21st century researchers and practitioners continue to document that too many of our children are still growing up without the benefit of both of their parents. Various data sources, including the U. S. Census and the National Fatherhood Initiative, have documented the incidence of the impact of both parents not being “present” in the lives of too many of our children.
Another contributor to the discussion is The Annie E. Casey Foundation, which has reported that 25 million or 35% of the country’s children were living in single parent households. In addition to an increase in the percentage of these youth, data shows that these children are more likely to have a tougher time than their peers with two parents within the same household.
Philadelphia, home to the Commission, had statistics that were generally consistently higher than its state, (Pennsylvania). For example, children who live in Single-Parent Families represented 60% (195,000) of the child population, as opposed to children throughout Pennsylvania that represented 35% (905,000) of the child population; children living with neither of their Parents represent 25,000 or 7% of the children. The number throughout the state is 131,000 children living with neither of their parents or 5% of the children; grandchildren in the Care of Grandparents total 24,000 or 7% of Philadelphia’s children, while Pennsylvania numbers total 98,000 or 4% of the population. Another 4% of children or 103,000 of Pennsylvania’s children live in kinship care situations; and children living with Cohabiting Domestic Partners represented equally 9% of the population, notwithstanding whether you are talking about Philadelphia or Pennsylvania. According to the National Fatherhood Initiative, the phenomenon, referred to as the "Father Absence Factor," is associated with a broad array of social issues facing American society today. As stated by David Hansell, Principal Deputy Assistant Secretary, U.S. Department of Health and Human Services (HHS), Administration for Children and Families (ACF) before the U.S. House Committee on Ways and Means on April 29, 2011, the conundrum is that social service programs and systems dedicated to meeting the needs of children are not, and never were, designed or organized, to maximize fathers’ contributions to their children’s well-being. Consequently, these systems of care are typically not including fathers as resources essential to ensuring the safety, permanency, and well-being of children. As a result, too many children are not being fully served and provided access to important developmental resources.

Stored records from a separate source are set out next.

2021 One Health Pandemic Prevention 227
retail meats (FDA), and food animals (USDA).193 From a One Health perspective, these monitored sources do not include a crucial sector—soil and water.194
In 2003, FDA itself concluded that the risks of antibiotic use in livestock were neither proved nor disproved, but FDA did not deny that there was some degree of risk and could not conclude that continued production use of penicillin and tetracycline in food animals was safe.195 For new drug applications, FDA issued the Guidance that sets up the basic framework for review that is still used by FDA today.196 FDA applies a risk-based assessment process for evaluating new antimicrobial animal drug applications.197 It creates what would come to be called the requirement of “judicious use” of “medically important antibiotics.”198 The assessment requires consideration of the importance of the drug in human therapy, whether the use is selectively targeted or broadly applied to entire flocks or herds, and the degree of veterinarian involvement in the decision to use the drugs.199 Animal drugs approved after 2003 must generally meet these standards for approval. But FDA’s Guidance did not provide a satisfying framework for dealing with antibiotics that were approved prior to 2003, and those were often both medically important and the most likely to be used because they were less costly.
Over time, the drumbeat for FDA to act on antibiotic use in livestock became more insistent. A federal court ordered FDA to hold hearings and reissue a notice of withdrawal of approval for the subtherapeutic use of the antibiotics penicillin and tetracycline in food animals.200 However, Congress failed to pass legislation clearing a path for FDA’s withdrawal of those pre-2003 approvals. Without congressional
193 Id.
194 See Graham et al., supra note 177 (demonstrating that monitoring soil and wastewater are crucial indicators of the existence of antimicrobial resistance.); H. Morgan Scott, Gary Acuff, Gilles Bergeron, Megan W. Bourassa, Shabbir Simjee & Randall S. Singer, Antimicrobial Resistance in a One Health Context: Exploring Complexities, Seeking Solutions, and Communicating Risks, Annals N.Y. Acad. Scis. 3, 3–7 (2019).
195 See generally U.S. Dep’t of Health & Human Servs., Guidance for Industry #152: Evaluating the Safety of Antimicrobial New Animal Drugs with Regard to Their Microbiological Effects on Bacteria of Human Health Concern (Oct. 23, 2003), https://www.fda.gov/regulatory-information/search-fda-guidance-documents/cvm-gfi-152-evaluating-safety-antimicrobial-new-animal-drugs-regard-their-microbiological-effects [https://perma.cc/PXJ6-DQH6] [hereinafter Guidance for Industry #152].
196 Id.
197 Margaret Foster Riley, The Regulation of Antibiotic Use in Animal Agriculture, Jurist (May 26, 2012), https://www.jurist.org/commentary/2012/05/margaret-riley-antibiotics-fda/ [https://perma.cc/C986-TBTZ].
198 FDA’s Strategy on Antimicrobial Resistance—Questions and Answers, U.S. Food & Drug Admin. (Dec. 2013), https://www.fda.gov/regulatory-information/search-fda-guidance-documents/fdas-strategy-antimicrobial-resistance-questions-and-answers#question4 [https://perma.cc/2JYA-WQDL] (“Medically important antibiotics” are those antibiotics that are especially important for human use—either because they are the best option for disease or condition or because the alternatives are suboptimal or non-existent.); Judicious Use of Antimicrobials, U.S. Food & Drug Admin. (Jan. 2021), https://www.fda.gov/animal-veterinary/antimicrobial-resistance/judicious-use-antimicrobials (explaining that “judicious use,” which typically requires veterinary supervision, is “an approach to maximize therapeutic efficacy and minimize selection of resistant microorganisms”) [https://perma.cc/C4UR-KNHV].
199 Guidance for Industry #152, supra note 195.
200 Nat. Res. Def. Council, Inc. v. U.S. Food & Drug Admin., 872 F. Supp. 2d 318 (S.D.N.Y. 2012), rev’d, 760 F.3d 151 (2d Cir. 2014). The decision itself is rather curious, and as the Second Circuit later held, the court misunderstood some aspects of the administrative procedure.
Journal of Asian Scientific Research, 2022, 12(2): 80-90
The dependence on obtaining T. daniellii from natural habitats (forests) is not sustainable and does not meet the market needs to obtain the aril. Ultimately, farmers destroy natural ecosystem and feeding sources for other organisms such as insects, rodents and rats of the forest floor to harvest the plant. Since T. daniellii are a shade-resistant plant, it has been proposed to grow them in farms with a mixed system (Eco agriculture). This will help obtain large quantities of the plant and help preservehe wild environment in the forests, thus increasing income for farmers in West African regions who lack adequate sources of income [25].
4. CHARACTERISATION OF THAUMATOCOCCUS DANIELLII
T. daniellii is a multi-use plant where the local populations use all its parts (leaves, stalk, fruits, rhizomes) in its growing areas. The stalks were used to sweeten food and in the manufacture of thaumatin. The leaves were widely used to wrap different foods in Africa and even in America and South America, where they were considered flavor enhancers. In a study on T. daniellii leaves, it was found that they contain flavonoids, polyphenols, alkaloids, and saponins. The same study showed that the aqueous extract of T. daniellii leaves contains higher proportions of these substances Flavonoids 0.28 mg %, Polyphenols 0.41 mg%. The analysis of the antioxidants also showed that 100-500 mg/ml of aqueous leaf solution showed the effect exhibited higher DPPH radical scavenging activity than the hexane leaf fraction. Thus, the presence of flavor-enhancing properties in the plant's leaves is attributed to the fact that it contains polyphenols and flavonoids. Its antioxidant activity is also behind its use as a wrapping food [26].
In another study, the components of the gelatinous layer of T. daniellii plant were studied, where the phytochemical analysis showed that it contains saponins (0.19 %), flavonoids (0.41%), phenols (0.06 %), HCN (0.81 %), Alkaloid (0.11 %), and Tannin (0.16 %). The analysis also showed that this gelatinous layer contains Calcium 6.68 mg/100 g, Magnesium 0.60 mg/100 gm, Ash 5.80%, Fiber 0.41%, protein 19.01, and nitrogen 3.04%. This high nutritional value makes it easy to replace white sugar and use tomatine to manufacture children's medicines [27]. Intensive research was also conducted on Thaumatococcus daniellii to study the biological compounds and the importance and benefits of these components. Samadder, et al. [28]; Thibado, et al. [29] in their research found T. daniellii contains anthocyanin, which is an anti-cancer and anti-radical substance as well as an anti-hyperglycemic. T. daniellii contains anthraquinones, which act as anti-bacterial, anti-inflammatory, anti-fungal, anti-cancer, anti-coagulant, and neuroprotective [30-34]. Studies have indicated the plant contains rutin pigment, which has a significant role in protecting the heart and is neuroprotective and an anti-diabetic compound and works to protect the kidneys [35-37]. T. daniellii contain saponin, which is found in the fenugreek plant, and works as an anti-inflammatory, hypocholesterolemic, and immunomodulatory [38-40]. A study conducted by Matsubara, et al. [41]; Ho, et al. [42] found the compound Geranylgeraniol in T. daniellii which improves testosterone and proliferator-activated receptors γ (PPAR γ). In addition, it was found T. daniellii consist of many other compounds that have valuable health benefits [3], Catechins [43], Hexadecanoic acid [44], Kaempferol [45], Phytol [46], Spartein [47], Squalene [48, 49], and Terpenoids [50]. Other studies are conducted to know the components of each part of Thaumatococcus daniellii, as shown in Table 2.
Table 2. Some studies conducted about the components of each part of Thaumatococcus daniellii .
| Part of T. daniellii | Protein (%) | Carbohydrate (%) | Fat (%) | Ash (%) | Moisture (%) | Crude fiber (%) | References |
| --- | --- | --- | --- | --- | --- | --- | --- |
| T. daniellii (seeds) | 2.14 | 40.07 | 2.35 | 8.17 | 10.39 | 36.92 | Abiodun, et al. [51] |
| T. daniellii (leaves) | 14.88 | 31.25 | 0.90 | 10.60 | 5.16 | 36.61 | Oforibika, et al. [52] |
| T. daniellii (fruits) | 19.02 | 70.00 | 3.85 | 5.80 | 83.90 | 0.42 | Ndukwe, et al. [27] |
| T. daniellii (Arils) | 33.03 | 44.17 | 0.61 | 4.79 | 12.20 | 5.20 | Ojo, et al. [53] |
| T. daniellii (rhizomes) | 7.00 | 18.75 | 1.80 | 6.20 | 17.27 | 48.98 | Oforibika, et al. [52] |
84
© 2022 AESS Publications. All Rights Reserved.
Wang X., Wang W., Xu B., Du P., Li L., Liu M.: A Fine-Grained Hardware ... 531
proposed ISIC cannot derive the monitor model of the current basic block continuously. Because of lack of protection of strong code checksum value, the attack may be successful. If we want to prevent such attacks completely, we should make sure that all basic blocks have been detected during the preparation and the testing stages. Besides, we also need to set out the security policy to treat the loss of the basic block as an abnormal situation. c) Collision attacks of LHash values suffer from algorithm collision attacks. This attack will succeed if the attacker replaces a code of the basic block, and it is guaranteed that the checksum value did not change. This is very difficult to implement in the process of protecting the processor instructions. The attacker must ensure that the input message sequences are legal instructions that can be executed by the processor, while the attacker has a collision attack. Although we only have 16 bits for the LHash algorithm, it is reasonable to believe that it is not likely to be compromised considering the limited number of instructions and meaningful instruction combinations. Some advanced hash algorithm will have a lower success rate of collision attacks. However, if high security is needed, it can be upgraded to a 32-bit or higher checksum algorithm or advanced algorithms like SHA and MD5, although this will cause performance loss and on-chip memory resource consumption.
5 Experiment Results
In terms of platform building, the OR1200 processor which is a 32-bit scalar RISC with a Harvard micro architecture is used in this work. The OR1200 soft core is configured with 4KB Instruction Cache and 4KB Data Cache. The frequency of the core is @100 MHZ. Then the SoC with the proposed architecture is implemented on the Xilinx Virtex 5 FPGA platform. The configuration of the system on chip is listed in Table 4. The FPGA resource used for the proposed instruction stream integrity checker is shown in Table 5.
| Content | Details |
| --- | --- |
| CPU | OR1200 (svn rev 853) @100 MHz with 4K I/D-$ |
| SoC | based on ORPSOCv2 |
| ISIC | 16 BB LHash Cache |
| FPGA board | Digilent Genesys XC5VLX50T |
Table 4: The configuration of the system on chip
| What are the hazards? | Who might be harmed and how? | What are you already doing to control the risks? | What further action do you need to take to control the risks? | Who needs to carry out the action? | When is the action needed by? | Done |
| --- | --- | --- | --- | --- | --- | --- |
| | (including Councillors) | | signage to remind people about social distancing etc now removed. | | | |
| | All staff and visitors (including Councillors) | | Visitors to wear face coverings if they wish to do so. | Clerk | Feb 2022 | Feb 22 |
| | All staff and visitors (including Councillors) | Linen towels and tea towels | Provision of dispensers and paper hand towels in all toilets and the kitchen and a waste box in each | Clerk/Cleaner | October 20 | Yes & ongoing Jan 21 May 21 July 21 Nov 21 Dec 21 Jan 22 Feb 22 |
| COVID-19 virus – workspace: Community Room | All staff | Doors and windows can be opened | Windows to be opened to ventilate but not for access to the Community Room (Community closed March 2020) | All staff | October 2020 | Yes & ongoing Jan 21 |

The Strong Families Commission, Incorporated (“THE COMMISSION”), a Philadelphia-based organization was organized in response to the growing number of children in Philadelphia who are living in households without an adult male or father. The literature is clear “Fathers and Men in Families represent one of the most important resources for children’s well-being.” See Patrice L. Engle (1997).
In Philadelphia alone, at the time of this writing, over 8,000 children have had contact with the foster care system during this year, and one hundred percent (100%) of them had been abused, neglected, or abandoned. Currently, there are approximately 6,100 children in Philadelphia’s foster care and/or family court systems of care.
Evolution of the Commission
In 2014, Dr. Rufus Sylvester Lynch, ACSW, NASW Social Work Pioneer ® and Senior Fellow at the Stoneleigh Foundation, spearheaded the creation of The Strong Families Commission, Incorporated (THE COMMISSION) that emanated from Lynch’s collaborative work, beginning in 2011, with the Administration for Children and Families, Region III, U.S. Department of Health and Human Services. An outcome of the collaboration was the formation of the Philadelphia Strong Families Coalition (PSFC), consisting of twenty-six Philadelphia Stakeholders of Child Well-Being, which Lynch chaired as a part of his Stoneleigh Foundation Father Integration project design.
The primary purpose for the development of THE COMMISSION was to create an entity that would function to sustain the Fellowship work began by Lynch that supported children, youth, and family focused agencies concerned with strengthening families and improving child wellbeing, through advocacy for fathers in the life of children and families. THE COMMISSION is supported by the Administration for Children and Families, U.S. Department of Health & Human Services, Region III Office.